--- To-do item ---
Leave out every picture and set down, exactly, the lines below from the one holding "to ensure that" up to and including the one holding "Group news and thought leadership".

--- Data extracts ---

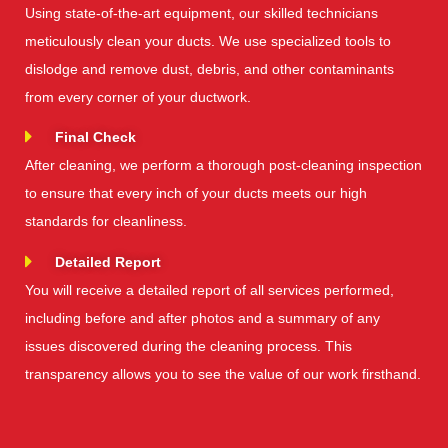
Using state-of-the-art equipment, our skilled technicians
meticulously clean your ducts. We use specialized tools to
dislodge and remove dust, debris, and other contaminants
from every corner of your ductwork.
Final Check
After cleaning, we perform a thorough post-cleaning inspection
to ensure that every inch of your ducts meets our high
standards for cleanliness.
Detailed Report
You will receive a detailed report of all services performed,
including before and after photos and a summary of any
issues discovered during the cleaning process. This
transparency allows you to see the value of our work firsthand.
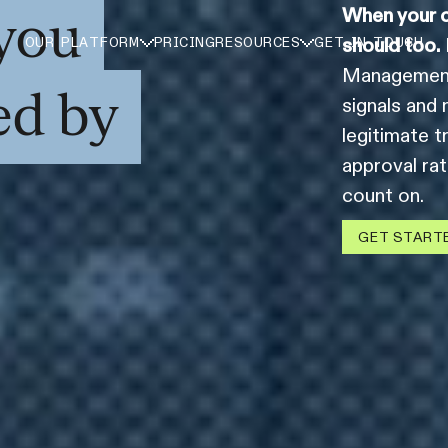
you
When your c
should too.
OUR PLATFORM
PRICING
RESOURCES
GET IN TOUCH
Management 
ed by
signals and 
legitimate t
approval ra
count on.
GET START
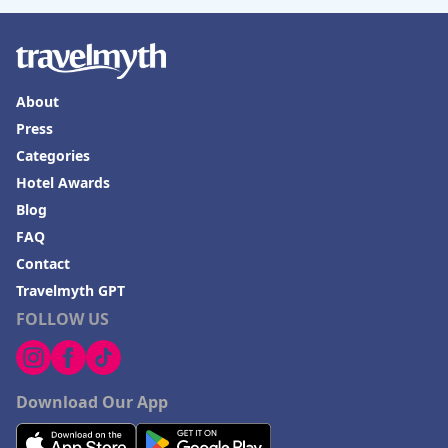
About
Press
Categories
Hotel Awards
Blog
FAQ
Contact
Travelmyth GPT
FOLLOW US
Download Our App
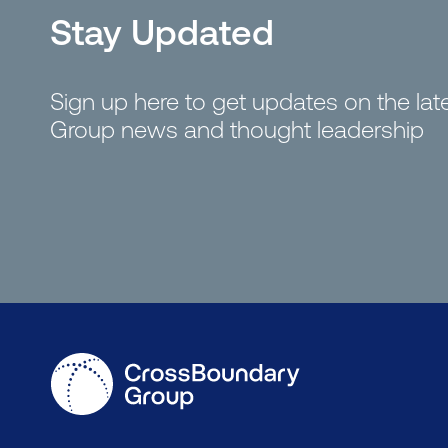
Stay Updated
Sign up here to get updates on the la
Group news and thought leadership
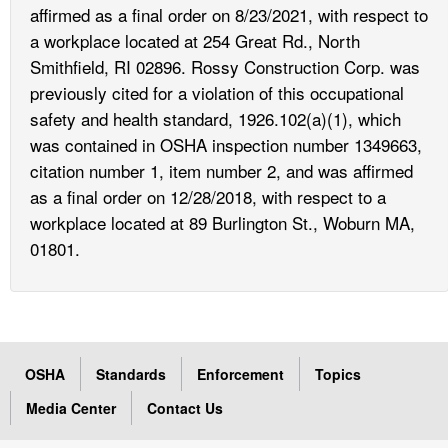
affirmed as a final order on 8/23/2021, with respect to
a workplace located at 254 Great Rd., North
Smithfield, RI 02896. Rossy Construction Corp. was
previously cited for a violation of this occupational
safety and health standard, 1926.102(a)(1), which
was contained in OSHA inspection number 1349663,
citation number 1, item number 2, and was affirmed
as a final order on 12/28/2018, with respect to a
workplace located at 89 Burlington St., Woburn MA,
01801.
OSHA
Standards
Enforcement
Topics
Media Center
Contact Us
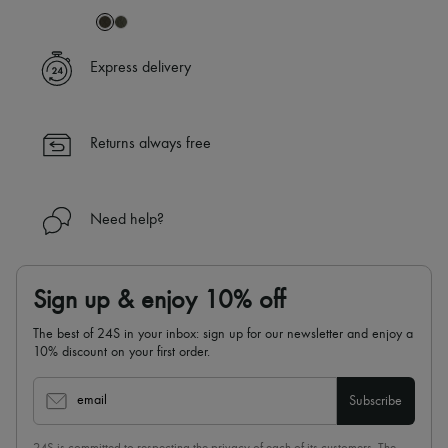
Express delivery
Returns always free
Need help?
Sign up & enjoy 10% off
The best of 24S in your inbox: sign up for our newsletter and enjoy a
10% discount on your first order.
email
Subscribe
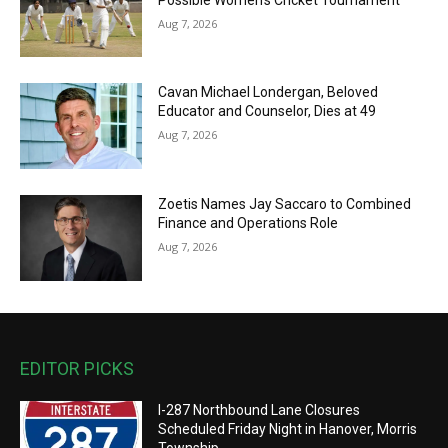
Aug 7, 2026
Cavan Michael Londergan, Beloved
Educator and Counselor, Dies at 49
Aug 7, 2026
Zoetis Names Jay Saccaro to Combined
Finance and Operations Role
Aug 7, 2026
EDITOR PICKS
I-287 Northbound Lane Closures
Scheduled Friday Night in Hanover, Morris
Township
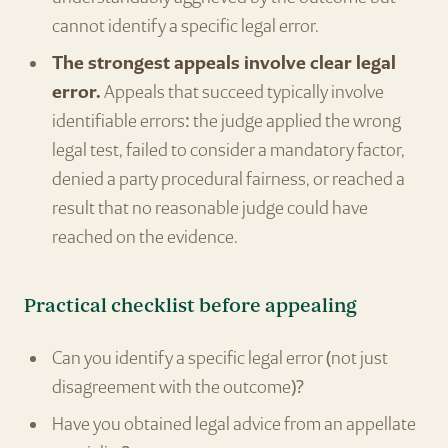
cannot identify a specific legal error.
The strongest appeals involve clear legal
error.
Appeals that succeed typically involve
identifiable errors: the judge applied the wrong
legal test, failed to consider a mandatory factor,
denied a party procedural fairness, or reached a
result that no reasonable judge could have
reached on the evidence.
Practical checklist before appealing
Can you identify a specific legal error (not just
disagreement with the outcome)?
Have you obtained legal advice from an appellate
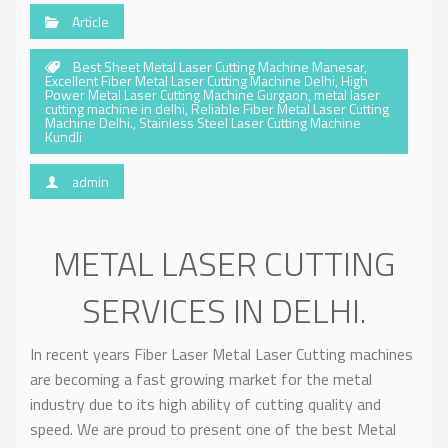
Article
Best Sheet Metal Laser Cutting Machine Manesar
,
Excellent Fiber Metal Laser Cutting Machine Delhi
,
High
Power Metal Laser Cutting Machine Gurgaon
,
metal laser
cutting machine in delhi
,
Reliable Fiber Metal Laser Cutting
Machine Delhi.
,
Stainless Steel Laser Cutting Machine
Kundli
admin
METAL LASER CUTTING
SERVICES IN DELHI.
In recent years Fiber Laser Metal Laser Cutting machines
are becoming a fast growing market for the metal
industry due to its high ability of cutting quality and
speed. We are proud to present one of the best Metal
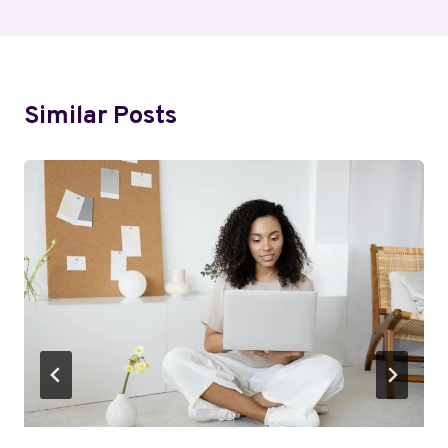
Similar Posts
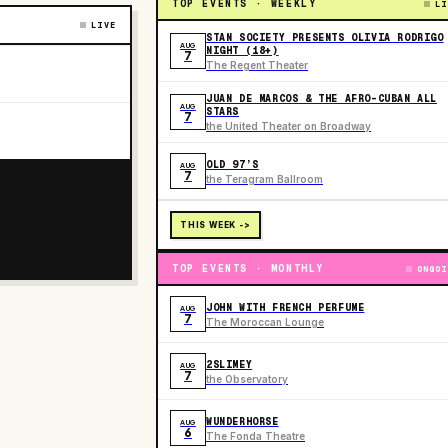
TOP EVENTS · WEEKLY
LI
LIVE
STAN SOCIETY PRESENTS OLIVIA RODRIGO
AUG
NIGHT (18+)
7
The Regent Theater
JUAN DE MARCOS & THE AFRO-CUBAN ALL
AUG
STARS
7
the United Theater on Broadway
OLD 97’S
AUG
7
the Teragram Ballroom
THIS WEEK ->
TOP EVENTS · MONTHLY
ONGOI
JOHN WITH FRENCH PERFUME
AUG
7
The Moroccan Lounge
2SLIMEY
AUG
7
the Observatory
WUNDERHORSE
AUG
6
The Fonda Theatre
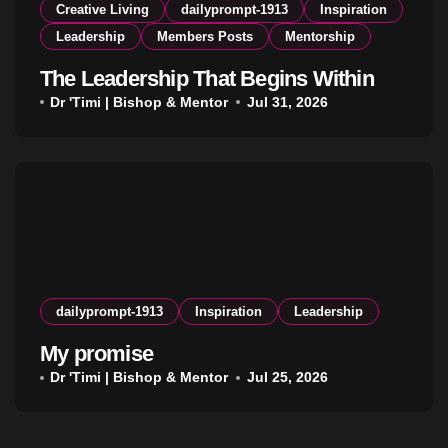
Creative Living
dailyprompt-1913
Inspiration
Leadership
Members Posts
Mentorship
The Leadership That Begins Within
Dr 'Timi | Bishop & Mentor
Jul 31, 2026
dailyprompt-1913
Inspiration
Leadership
My promise
Dr 'Timi | Bishop & Mentor
Jul 25, 2026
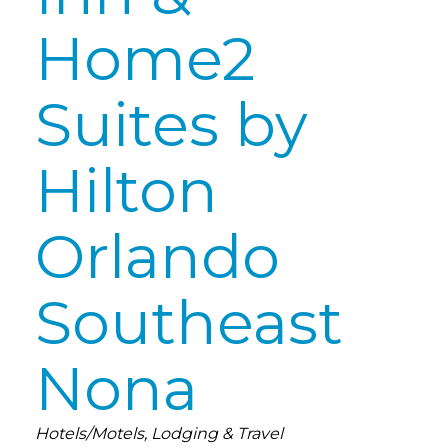
Home2
Suites by
Hilton
Orlando
Southeast
Nona
Categories
Hotels/Motels
Lodging & Travel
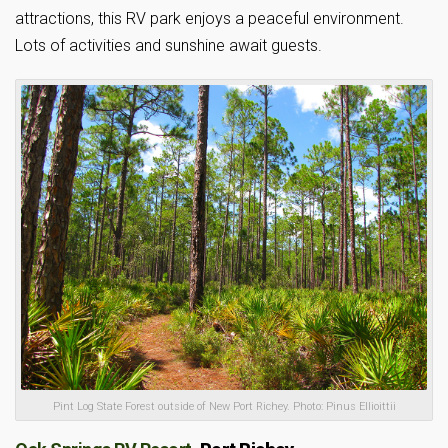
attractions, this RV park enjoys a peaceful environment.
Lots of activities and sunshine await guests.
Pint Log State Forest outside of New Port Richey. Photo: Pinus Ellioittii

--- Your response ---
to ensure that every inch of your ducts meets our high
standards for cleanliness.
Detailed Report
You will receive a detailed report of all services performed,
including before and after photos and a summary of any
issues discovered during the cleaning process. This
transparency allows you to see the value of our work firsthand.
you
When your c
should too.
OUR PLATFORM
PRICING
RESOURCES
GET IN TOUCH
Management 
ed by
signals and 
legitimate t
approval ra
count on.
GET START
About
Press
Categories
Hotel Awards
Blog
FAQ
Contact
Travelmyth GPT
FOLLOW US
Download Our App
Stay Updated
Sign up here to get updates on the la
Group news and thought leadership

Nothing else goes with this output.